Santa passed on the letter to upper East Sider Stan Cohen.
"We wanted the kid to have a great Christmas, so my wife and I packaged up some gifts for him and sent it by UPS," he said. "A few days later I tracked it on the Internet and found out UPS wouldn't deliver to his address. It was too dangerous, they said.
"It's ridiculous. Kids like Adam are exactly the kind of kids who should be getting packages, and he's being punished by UPS because of where he lives."
West Brighton Plaza, on Henderson Ave., is known as a trouble spot.
On its doorstep is a makeshift memorial to Terrance Duncan, a 16- year-old knifed to death nearby earlier this year. A cop was shot there in 1998.
Yet police figures show a 20% reduction in crime in the past year.
"It's not that dangerous a place, not in the daytime," said Adam's cousin Luis Moreno, 36, who was looking after him last night while his mother, Anna Bonilla, 42, was working for the Parks Department.
Adam's father moved to Puerto Rico after the couple split up two years ago.
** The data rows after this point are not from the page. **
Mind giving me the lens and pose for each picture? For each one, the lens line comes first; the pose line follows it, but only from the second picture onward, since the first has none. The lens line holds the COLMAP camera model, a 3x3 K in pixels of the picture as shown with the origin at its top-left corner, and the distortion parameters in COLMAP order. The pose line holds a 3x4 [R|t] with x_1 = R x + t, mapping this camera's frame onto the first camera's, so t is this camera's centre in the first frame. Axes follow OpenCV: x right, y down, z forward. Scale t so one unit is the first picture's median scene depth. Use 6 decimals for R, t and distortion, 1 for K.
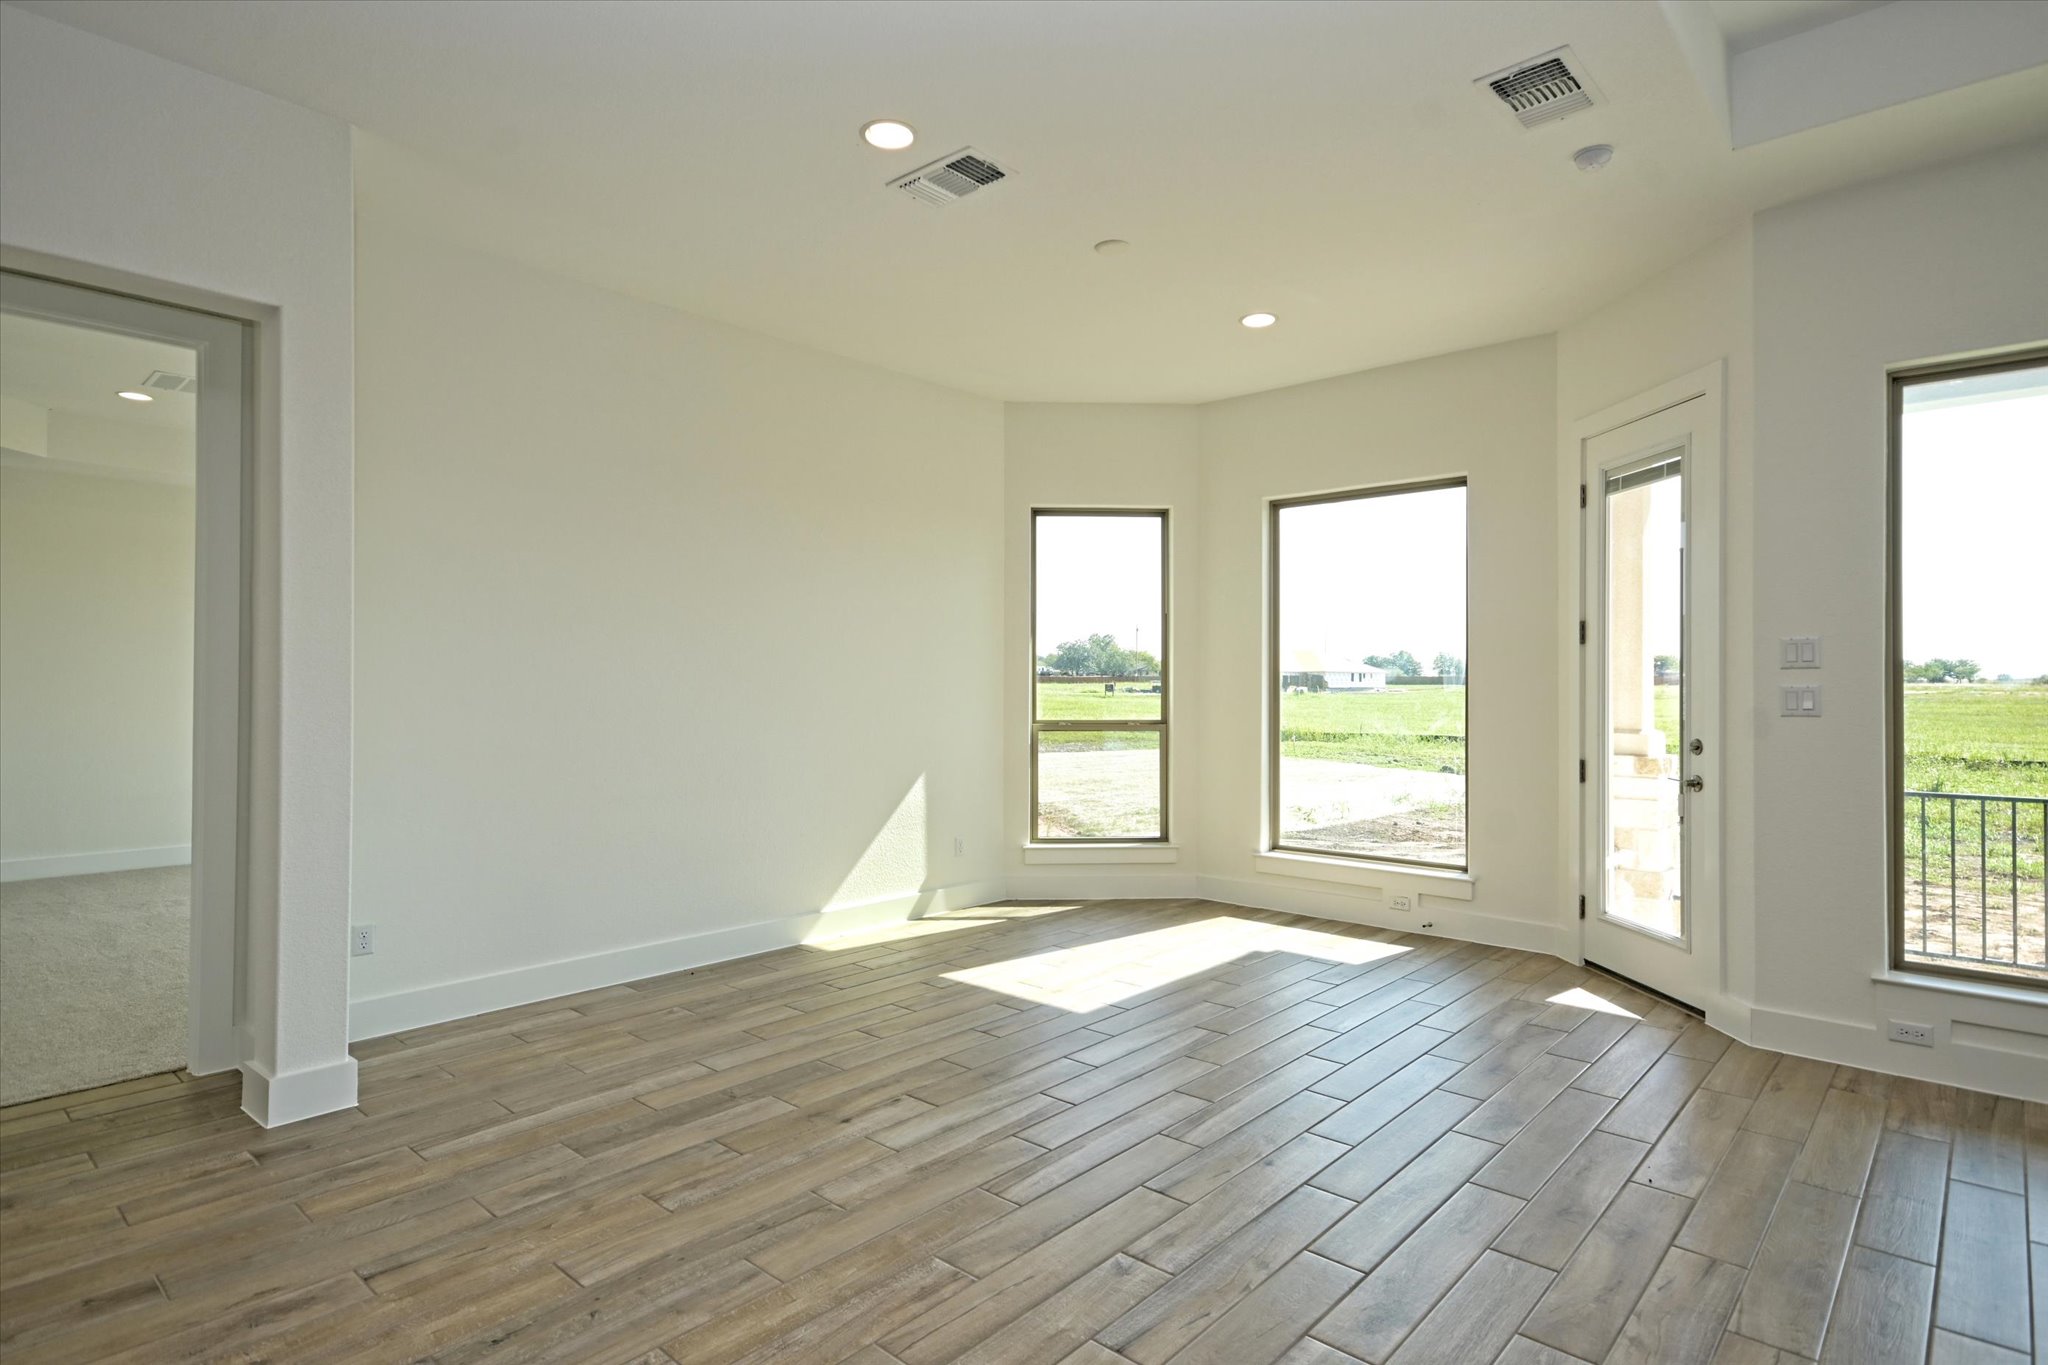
lens RADIAL K [[1056.8, 0, 1063.8], [0, 1056.8, 680.5], [0, 0, 1]] dist [0.014501, -0.001227]
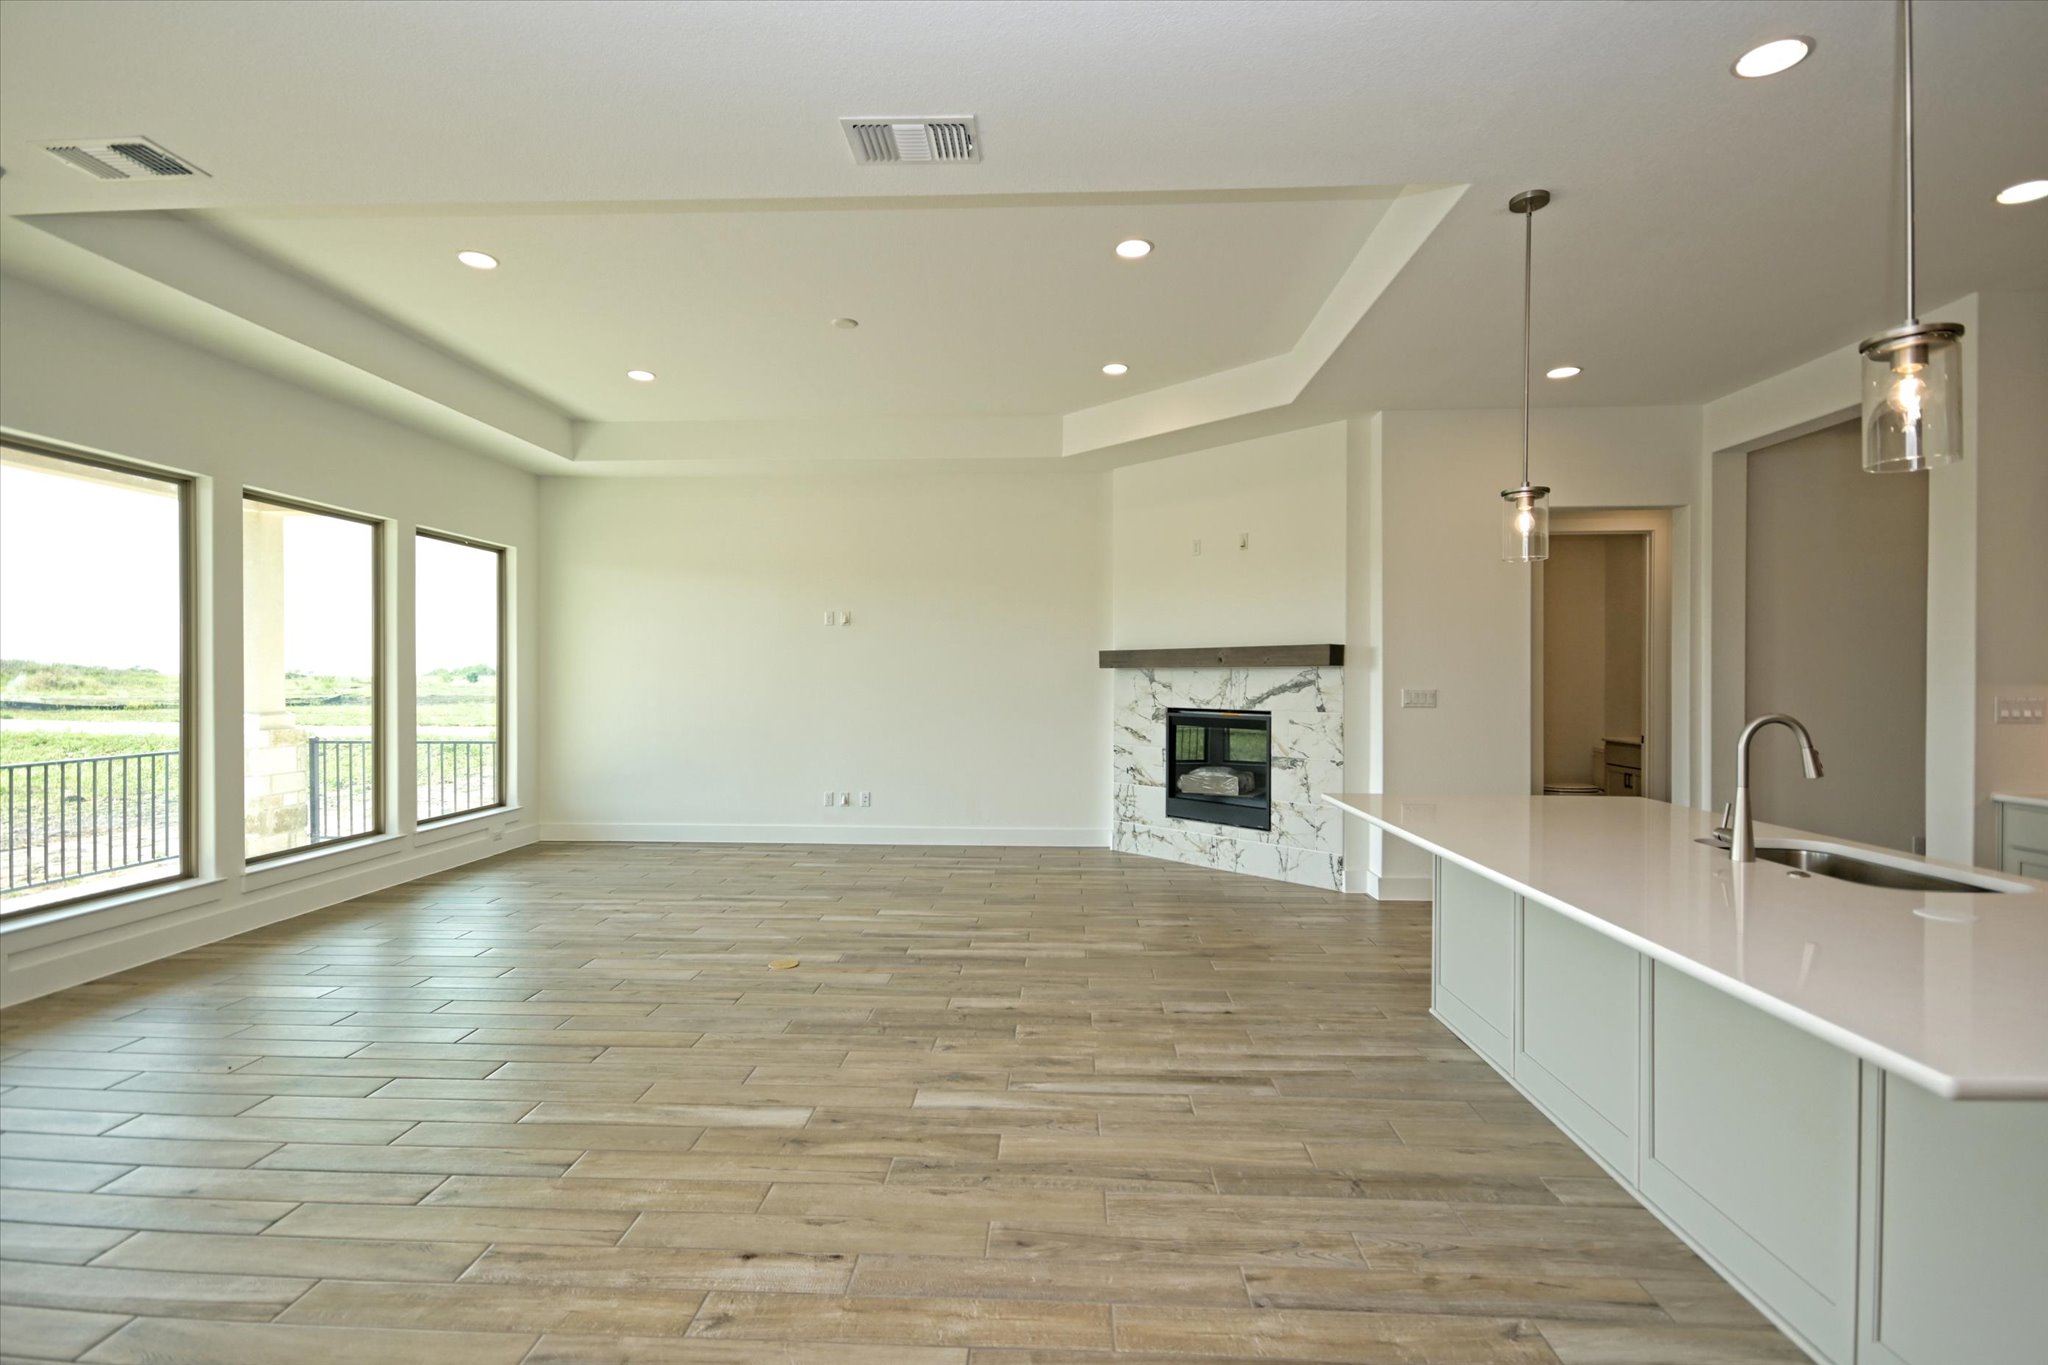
lens RADIAL K [[964.5, 0, 1021.5], [0, 964.5, 676.7], [0, 0, 1]] dist [0.012353, -0.004704]
pose [[-0.619266, -0.002201, 0.785178, -1.102485], [-0.003567, 0.999994, -0.000010, -0.009764], [-0.785173, -0.002807, -0.619270, 1.111968]]
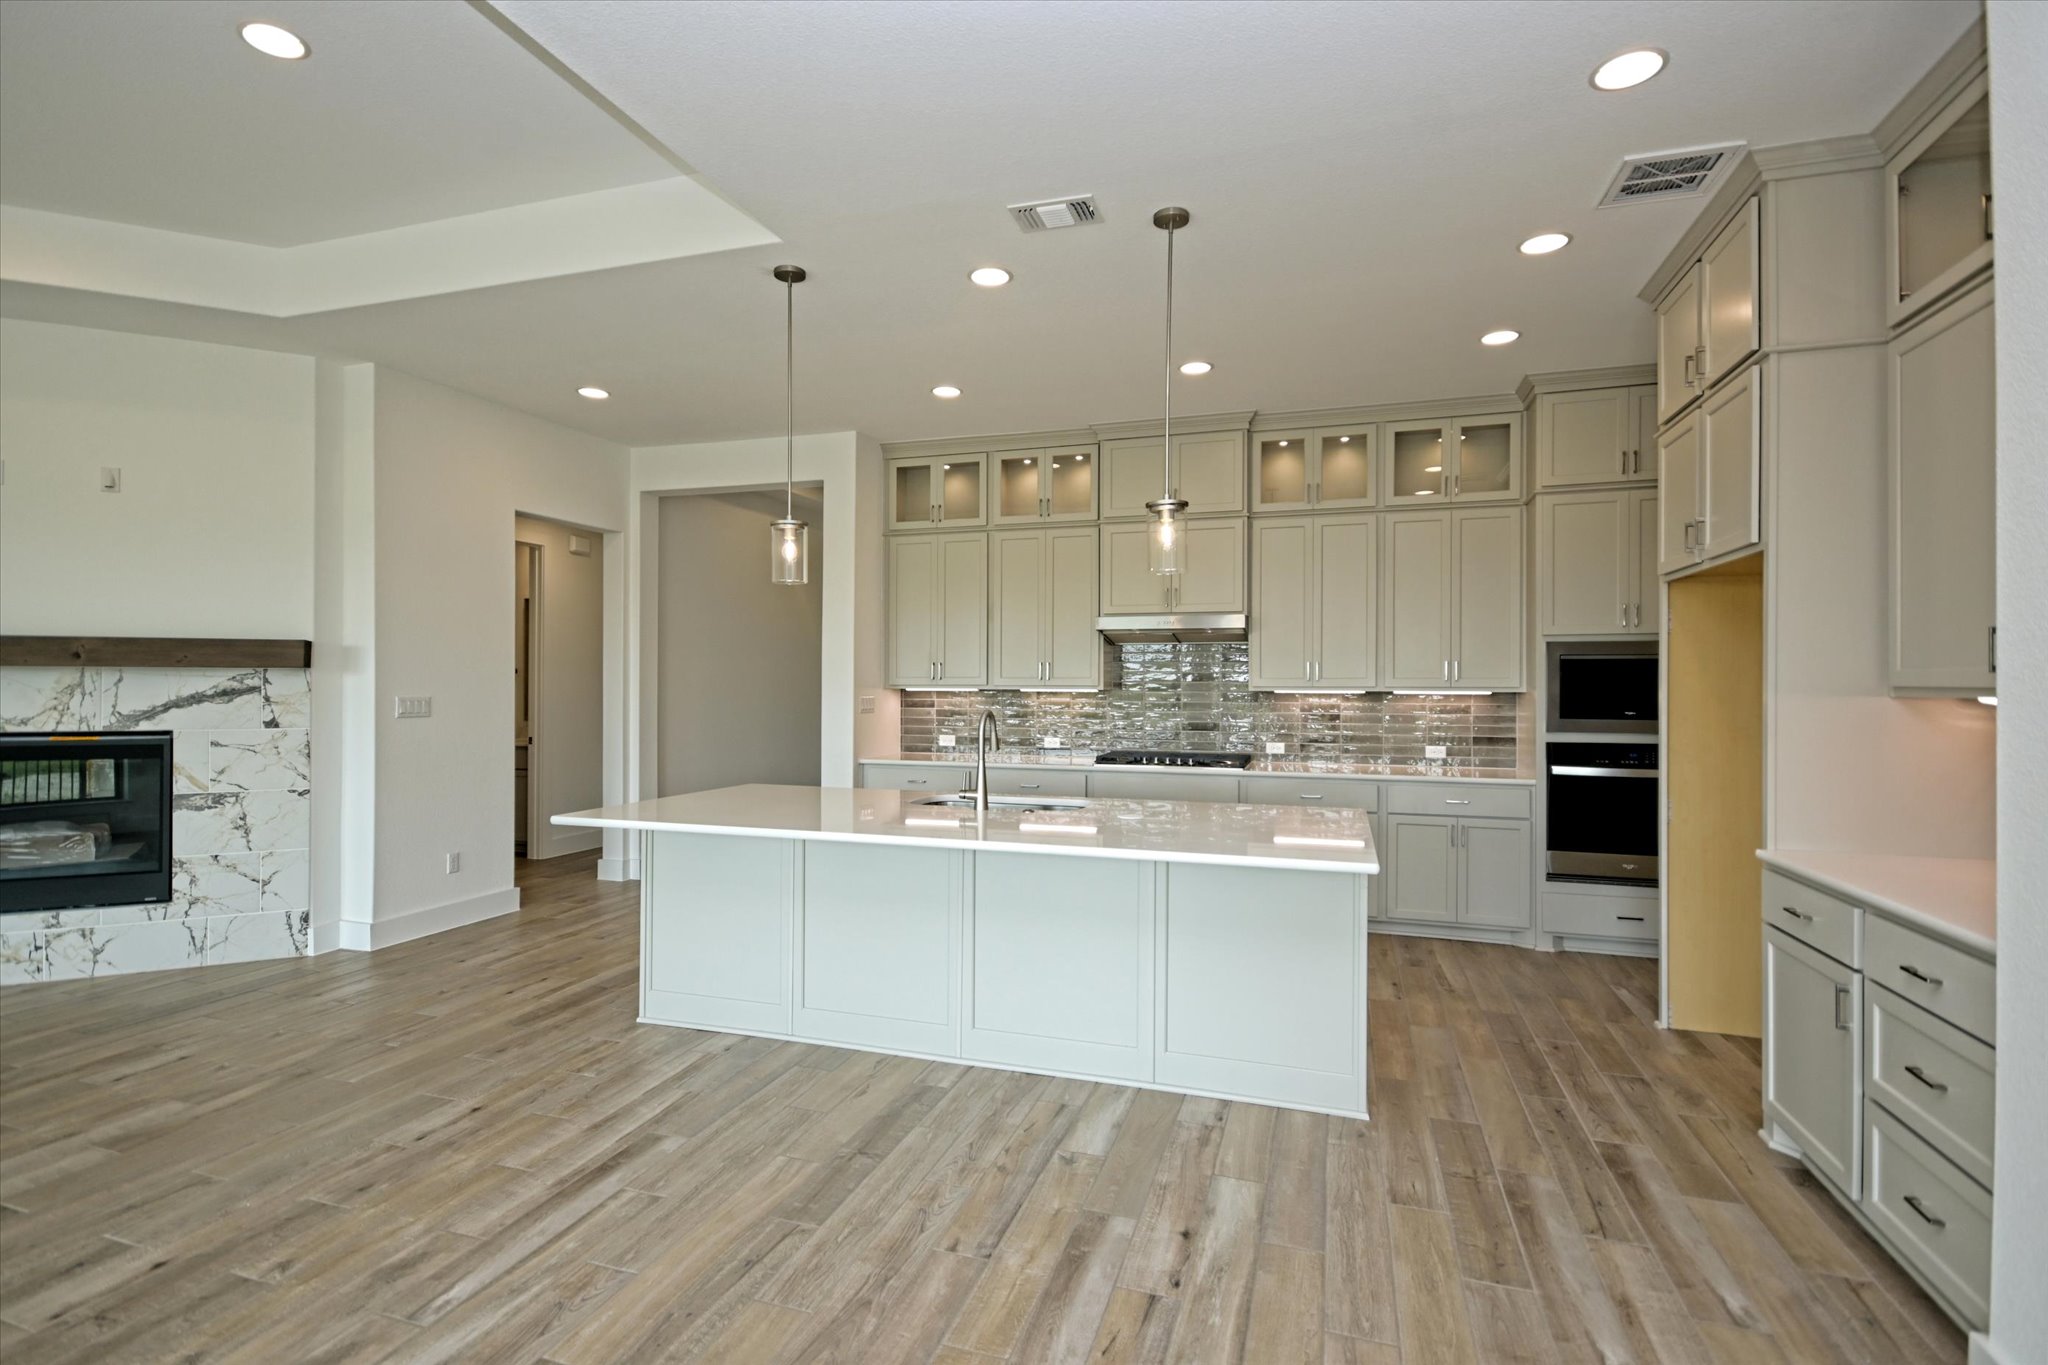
lens RADIAL K [[964.5, 0, 1023.9], [0, 964.5, 684.2], [0, 0, 1]] dist [0.012353, -0.004704]
pose [[-0.920235, -0.005275, -0.391332, -0.251513], [-0.005668, 0.999984, -0.000151, -0.016119], [0.391326, 0.002079, -0.920250, 1.294922]]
"They get by, but Anna struggles," Moreno said. "There's not a lot of spare money around and I know Adam wouldn't have got much this Christmas. He's a good kid, though. He doesn't complain."
When packages get sent via UPS to the West Brighton Plaza houses, the delivery service sends a postcard via the Postal Service - advising that the parcels can be picked up two blocks away, on Broadway.
As of yesterday, Adam had not even gotten the letter - and without it, he cannot pick up Cohen's gifts.
"It's a shame that a little boy can't get his package delivered to him, but safety for our workers and customers is paramount," the UPS spokeswoman said.
Yesterday, the 6-year-old was full of seasonal joy as he ripped open gifts delivered by The News, including a Batman outfit, a Spider-Man action figure and his favorite - a walkie-talkie set.
"Wow," he said, his eyes wide. "This is great!"